JOB A> In the earphone review, condense the paragraph beginning "The SSR at 39.99 USD" into a short bulleted list that keeps its main facts.
JOB B> Write a continuation of the earphone review that picks up after its final sentence.

EXERCISE TEXT>
┌──

If this review interest you, and the product could be something you’d like to try or add on to your collection of sounds, you may find themselves available on here.

The SSR Super Starship Reference monitors were provided by Shenzhen Audio for the purpose of this review.

I was invited to provide my honest and unbiased opinion and have no affiliation or receive any form of compensation for this review.

This review did not go through Moondrop or Shenzhen Audio, meaning they will see this review at the same time as you are here.

Latest reviews

Pros: Outstanding detail and clarity in the mids - Comfortable, durable design - General accuracy and non-fatiguing nature
Cons: Tiny carrying pouch – Bass isn't as punchy and textured as the regular Spaceship

Today we're checking out an earphone that I was very excited to receive, the SSR, or Super Spaceship Reference.

That second S for 'Spaceship' is why I was so pumped to review the SSR. The original Spaceship was one of my favourite purchases in 2019 and served as a near perfect daily driver for my listening needs. Small, comfy, and with a level of sound quality that belied the very low price tag. It reminded me of the sort of hidden gems I'd find back when I first dove into the hobby when Chinese hi-fi products were just starting to build steam. A time when there was nowhere near the coverage and hype we see nowadays.

The SSR at 39.99 USD isn't quite as budget friendly as the Spaceship or some of my now obsolete gems, but with the slight price increase came some significant changes to aspects that people disliked about the Spaceship. The SSR has a more stylish, low profile shell with an over ear design that helps provide a more secure fit. The cable is also removable now, and uses a common 0.78mm pin size so you have lots of third party options available should you break it.

I'm not going to mince words; the SSR is awesome and easily up there as one of my favourite earphones of the year so far. Read on the find out why.


What I Hear The SSR does not stray far from the signature found in it's predecessor, the Spaceship. That is very much a good thing in my opinion, as I quite enjoy that wallet-friendly, micro-dynamic equipped earphone. That said, there are some notable differences that lead me to expect the SSR will be slightly more universally appreciated.

Like the regular Spaceship, the SSR presents its treble with a smooth, grit-free sound that is tight and well controlled. No splash, no harshness. I find the SSR a hint warmer with a bit more weight to notes, yet it loses none of the airiness and space between notes. As a result, the SSR handles congested tracks just as comfortably. As with the original, I find the SSR to place more focus on the presence region instead of that upper treble brilliance, through the transition from one region to the other has been improved and balanced out. This combined with the slightly warmer sound results in similar detail, but within a more refined, smoother presentation. While detail is quite similar, I find the regular Spaceship just a hint more textured thanks to it's slightly cooler sound. Regardless, the SSR's treble presentation is maturely tuned and an absolute massage for the ears. I can listen for hours without fatigue settling in.

└──

INFORMATION SHOWN>
┌──

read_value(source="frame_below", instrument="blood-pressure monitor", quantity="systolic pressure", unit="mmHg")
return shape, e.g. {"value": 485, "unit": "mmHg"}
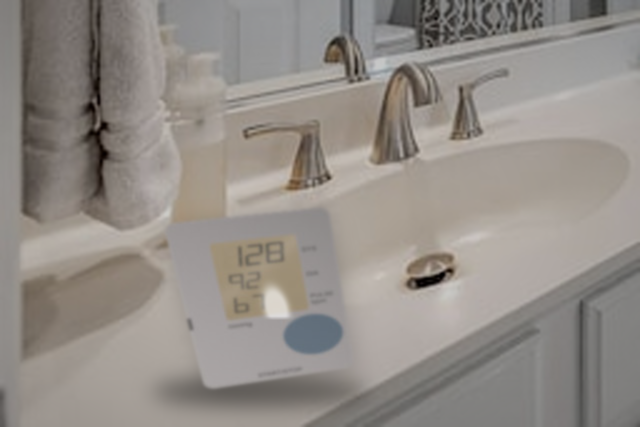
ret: {"value": 128, "unit": "mmHg"}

└──

ANSWER SECTION A>
- The SSR costs 39.99 USD, slightly more than the Spaceship.
- The higher price brings significant changes to aspects people disliked about the Spaceship.
- It has a more stylish, low-profile shell with an over-ear design for a more secure fit.
- The cable is now removable and uses a common 0.78mm pin size, so many third-party replacements are available if it breaks.

ANSWER SECTION B>
For the most part I find the general midrange emphasis basically identical to the original Spaceship. That is, the SSR pushes the mids forward, particularly vocals. The drop of additional warmth I was hearing in the treble is present here too, and I've been enjoying it more than I was expecting. I tend to enjoy a slightly, lean, dry sounding midrange, descriptors I cannot levy at the SSR in any way. Vocals aren't thick per say, but they've got weight and girth to them with female vocalists carrying the torch. Sweet and intimate, with plenty of detail. Because I enjoy the SSR so much and find it entirely non-fatiguing, for a good chunk of my testing I was listening at much higher levels than the usual “is anything even playing” volumes I prefer. Sibilance was impressively well-controlled, even on Aesop Rock's notoriously unforgiving “Blood Sandwich”. Since pretty much everyone says the SSR can be shouty, I looked for comments that actually included the tracks where they tested this. I know I'm not particularly sensitive to peaks, but even raising the volume to levels that caused clear distortion, nothing sounded shouty. Loud, oh yes, but shouty? Na. You want to hear something shouty pick up a Blue Ever Blue 2000EX and set yourself a new bassline. I hear this midrange as tonally accurate with great timbre, and with an absence of the occasional tinniness I heard in the previous model.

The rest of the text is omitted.